Okay. Thanks for that. Last thing I'd ask, does your ad sales staff who manages the local and national broadcast ads also have any involvement in the digital ad sales? Or is that entirely the AdTech platform you have talked about?
Great question, Jim, and I appreciate your commentary on the call. So I think one of the differentiators for us, A, we have a world-class local sales team. And importantly, we've been investing in that sales team. We have more employees today than we did in January of 2020, prior to COVID. So we were quite specific that we were going to protect our teams. As you probably recall, even in the depths of COVID, where other broadcasters were doing significant furloughs and RIFs, we did not do that. And it really benefited us coming out of COVID and setting an all-time record profit in '21 and what we expect to be an all-time revenue and profit in 2022.
And so our local sales teams are not only the best of the best, but they sell all of our products. So to your specific question, they sell our local broadcast advertising, they can sell across the nation through our technology on a national perspective, and they sell all of our digital advertising and they offer clients a great web presence and ROI for Townsquare Interactive in terms of incremental traffic through search engines and things like that.

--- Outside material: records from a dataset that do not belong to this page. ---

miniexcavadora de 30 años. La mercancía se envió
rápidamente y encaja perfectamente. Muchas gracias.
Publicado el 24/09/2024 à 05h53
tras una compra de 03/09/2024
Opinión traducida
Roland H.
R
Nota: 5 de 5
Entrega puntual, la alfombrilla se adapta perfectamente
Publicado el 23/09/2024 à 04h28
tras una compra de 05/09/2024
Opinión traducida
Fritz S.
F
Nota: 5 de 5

So we believe one of the core philosophies and recruitment vehicles and training mechanisms for our company, the fact that we can walk into a local business and, in essence, provide them a full suite of solutions from top-of-funnel, broad reach, obviously, radio is number one reach medium in America, all the way down the funnel to conversions and paid search and form-fills and things like that, we believe, and I think our results continue to demonstrate, really differentiate us and provide great return on investment for our clients and local businesses. And I think our core philosophy, one of our mission points is treat customers like you treat a friend, because if you do that you have a lifetime partner.

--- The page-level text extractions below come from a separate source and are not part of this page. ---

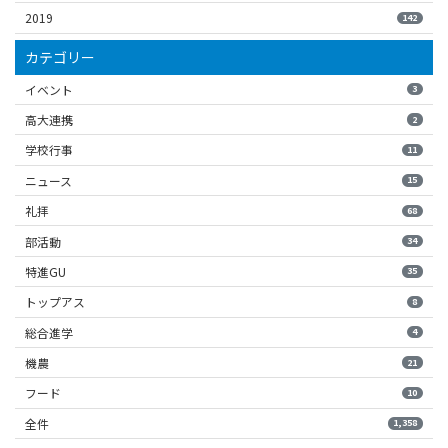
2019
142
カテゴリー
イベント
3
高大連携
2
学校行事
11
ニュース
15
礼拝
68
部活動
34
特進GU
35
トップアス
8
総合進学
4
機農
21
フード
10
全件
1,358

So going back to your question, we think it's really important that our salespeople are trained on and have solutions throughout the marketing ecosystem. So that includes broadcast advertising, digital advertising on our owned and operated networks as well as programmatically. As we've discussed on prior calls, a big growth for us is social from a digital perspective as well as connected TV has been growing extremely nicely as cord-cutting accelerates. We're able to sell into a medium that five, 10 years ago we had no place to be in, and it's part of the fastest growing local advertising ecosystem.

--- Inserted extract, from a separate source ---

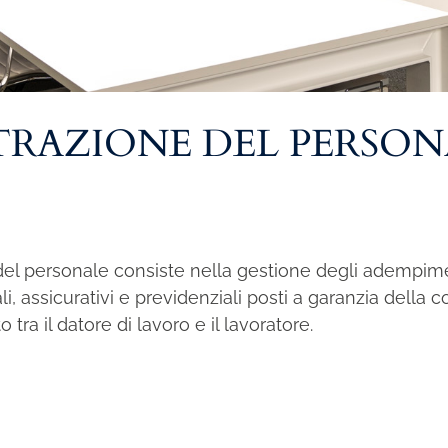
TRAZIONE DEL PERSON
 del personale consiste nella gestione degli adempimen
cali, assicurativi e previdenziali posti a garanzia della
tra il datore di lavoro e il lavoratore.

So our sales staff locally sells all of those products and is one of the reasons that we're posting such strong results.
All right. Well, thanks very much. Appreciate it very much.
Good to hear from you Jim. Thank you.
Thank you. We have reached the end of the question-and-answer session. I'll turn the call over to Bill Wilson for closing remarks.
Appreciate it. Thank you all for dialing in this morning. We appreciate you taking the time to hear more about our progress and transformation at Townsquare. We look forward to updating you on our full year results in early March. Have a great day.
This will conclude today's conference. You may disconnect your lines at this time. We thank you for your participation.